▶ **PASSAGE SHOWN**:
A total content rate of La³⁺, Y³⁺, Gd³⁺ and Ba²⁺ (La³⁺+Y³⁺+Gd³⁺+Ba²⁺) is from 20% to 40%. A lower limit thereof is preferably 22%, more preferably 24% and further more preferably 26%. And an upper limit thereof is preferably 38%, more preferably 36% and further preferably 34%. By setting (La³⁺+Y³⁺+Gd³⁺+Ba²⁺) as above range, low dispersibility can be increased while maintaining devitrification resistance stability of the optical glass.

A ratio of the content rate of a total content rate of La³⁺, Y³⁺, Gd³⁺ and Ba²⁺ to a total content rate of Ti⁴⁺, Zr⁴⁺, and Si⁴⁺ ((La³⁺+Y³⁺+Gd³⁺+Ba²⁺)/(Ti⁴⁺+Zr⁴⁺+Si⁴⁺)) is from 0.30 to 0.65. Then a lower limit of the ratio is preferably 0.34, more preferably 0.36 and further more preferably 0.37. And an upper limit of the ratio is preferably 0.62, more preferably 0.58 and further preferably 0.54. By setting ((La³⁺+Y³⁺+Gd³⁺+Ba²⁺)/(Ti⁴⁺+Zr⁴⁺+Si⁴⁺)) as above range, the specific gravity can be reduced while maintaining devitrification resistance stability of the optical glass, and a refractive index can be increased too.

▶ **GIVEN INFORMATION**:
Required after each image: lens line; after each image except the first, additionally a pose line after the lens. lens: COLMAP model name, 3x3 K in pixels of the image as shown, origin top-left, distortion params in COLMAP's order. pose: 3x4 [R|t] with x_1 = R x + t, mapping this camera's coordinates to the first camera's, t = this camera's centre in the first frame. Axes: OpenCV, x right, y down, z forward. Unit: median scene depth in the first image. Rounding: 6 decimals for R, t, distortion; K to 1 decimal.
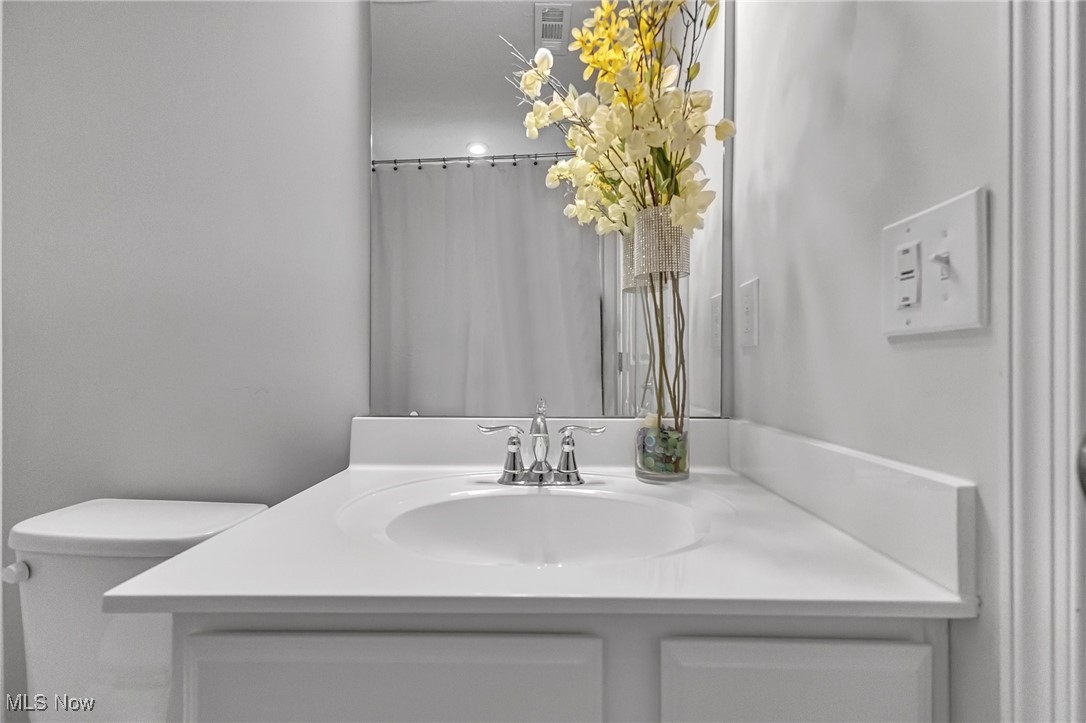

▶ **DESCRIPTION OF THE TASK**: Reproduce the optical glass passage above from "A ratio of the" up to and including "be increased too.".

▶ **EXERCISE OUTPUT**:
A ratio of the content rate of a total content rate of La³⁺, Y³⁺, Gd³⁺ and Ba²⁺ to a total content rate of Ti⁴⁺, Zr⁴⁺, and Si⁴⁺ ((La³⁺+Y³⁺+Gd³⁺+Ba²⁺)/(Ti⁴⁺+Zr⁴⁺+Si⁴⁺)) is from 0.30 to 0.65. Then a lower limit of the ratio is preferably 0.34, more preferably 0.36 and further more preferably 0.37. And an upper limit of the ratio is preferably 0.62, more preferably 0.58 and further preferably 0.54. By setting ((La³⁺+Y³⁺+Gd³⁺+Ba²⁺)/(Ti⁴⁺+Zr⁴⁺+Si⁴⁺)) as above range, the specific gravity can be reduced while maintaining devitrification resistance stability of the optical glass, and a refractive index can be increased too.